In a bid to bring transparency and better monitoring of funds collected through Green Bonds, the SEBI has proposed to introduce guidelines that would make it mandatory for the issuer to not only disclose how the proceeds will be used but also verify the utilisation through an external auditor.

In a discussion paper floated on Thursday, SEBI has also proposed that the issuers shall also provide, at least on an annual basis, a list of projects to which Green Bond proceeds have been allocated. This may also include the details of the expected environmental impact of such projects.

Though a number of entities have issued Green Bonds (see infobox) in India, there is no standard definition and the one that is being currently used is based on market practice. Though the SEBI clarified that issuance of Green Bonds in India does not require any amendment to the existing regulations applicable to any regular corporate bond issuance, however, for designating an issue of corporate bonds as green bonds, an issuer shall have to disclose additional information laid out by SEBI in the paper.

The issuer also has to provide the details of decision-making process it has followed for determining the eligibility of projects for using Green Bond proceeds. Some of the investment areas listed out by SEBI include renewable and sustainable energy (wind, solar etc.), clean transportation, sustainable water management , climate change adaptation, sustainable waste management, sustainable land use and biodiversity conservation

“The proceeds of Green Bonds shall be credited to an escrow account, and shall be utilised only for the stated purpose, as in the offer document. The use of proceeds shall be tracked as per an approved internal policy of issuer and such policy shall be disclosed in the offer document. The utilisation of the proceeds may also be verified by the report of an external auditor, or other third party, to verify the internal tracking method and the allocation of funds towards the projects, from the Green Bond proceeds,” SEBI said in a discussion paper.

The SEBI’s move comes even as India’s Intended Nationally Determined Contribution (INDC) document suggests that at least $ 2.5 trillion (at 2014-15 prices) will be required for meeting India's climate change actions between now and 2030. The document talks about the introduction of Tax Free Infrastructure Bonds of $794 million for funding of renewable energy projects during the year 2015-16. Further, India has embarked upon an ambitious target of building 175 gigawatt of renewable energy capacity by 2022 and this requires a massive estimated funding of $200 billion.

“Thus, the financing needs of renewable energy space require new channels to be explored which can provide not only the requisite financing, but may also help in reducing the cost of the capital. Green bonds as a part of corporate bonds space may be one of the answer to this problem,” SEBI said in a discussion paper.

Green Bonds until now

Yes Bank was the first Indian entity to issue a green bond. In February 2015, the bank issued a bond worth ` 1000 crore with a tenor of 10 years. The bond was oversubscribed about two times. The bank followed it up with another 10-year green bond of size ` 315 crore.

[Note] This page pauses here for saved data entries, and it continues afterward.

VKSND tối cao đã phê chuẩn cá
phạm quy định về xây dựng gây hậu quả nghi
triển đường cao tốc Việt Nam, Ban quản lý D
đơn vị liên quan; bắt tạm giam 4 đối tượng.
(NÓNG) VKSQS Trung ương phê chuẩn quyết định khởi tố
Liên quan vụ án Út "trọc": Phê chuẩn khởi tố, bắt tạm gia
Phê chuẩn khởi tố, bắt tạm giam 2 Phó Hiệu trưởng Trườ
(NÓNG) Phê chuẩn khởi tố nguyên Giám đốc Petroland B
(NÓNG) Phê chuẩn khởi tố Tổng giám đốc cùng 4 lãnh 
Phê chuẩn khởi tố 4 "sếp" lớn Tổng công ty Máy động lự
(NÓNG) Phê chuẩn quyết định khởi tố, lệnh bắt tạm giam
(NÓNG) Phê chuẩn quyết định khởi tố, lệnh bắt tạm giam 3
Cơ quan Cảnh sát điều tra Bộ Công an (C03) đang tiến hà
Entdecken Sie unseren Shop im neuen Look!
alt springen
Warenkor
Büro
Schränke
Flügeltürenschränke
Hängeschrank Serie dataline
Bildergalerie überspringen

International Finance Corporation subscribed to whole issue.

The proceeds will be utilised towards funding renewable energy projects such as solar, wind and biomass projects.

Three other entities – CLP India, Exim Bank and IDBI Bank have also issued green bonds.

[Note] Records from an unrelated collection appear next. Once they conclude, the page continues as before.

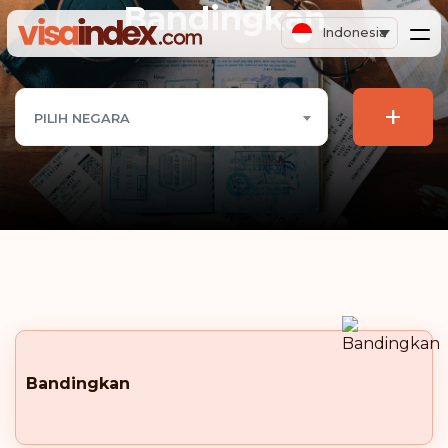
Bandingkan
Indonesia
+
PILIH NEGARA
Bandingkan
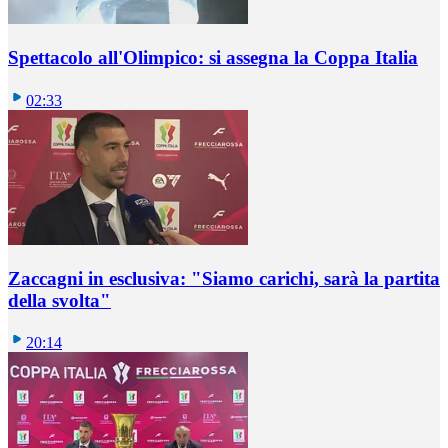
Spettacolo all'Olimpico: si assegna la Coppa Italia
02:33
Zaccagni in esclusiva: "Siamo carichi, sarà la partita
della svolta"
20:14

CLP India raised ` 600 crore at 9.15 per cent in three series of equal amounts. These bonds will mature every April in 2018,2019 and 2020.

In March 2015, Exim Bank floated a dollar denominated green bond offering for $ 500 million with a five year tenor. The issue was subscribed 3.2 times and the Bank plans to utilise the monies towards funding green projectys in countries including Bangladesh and Srilanka.

IDBI Bank raised $350 million 5-year bonds, at Treasuries plus 255 basis points.. The issue was oversubscribed three times about $ one billion with Asian investors subscribing to 82 per cent and European investors the remaining 18 per cent.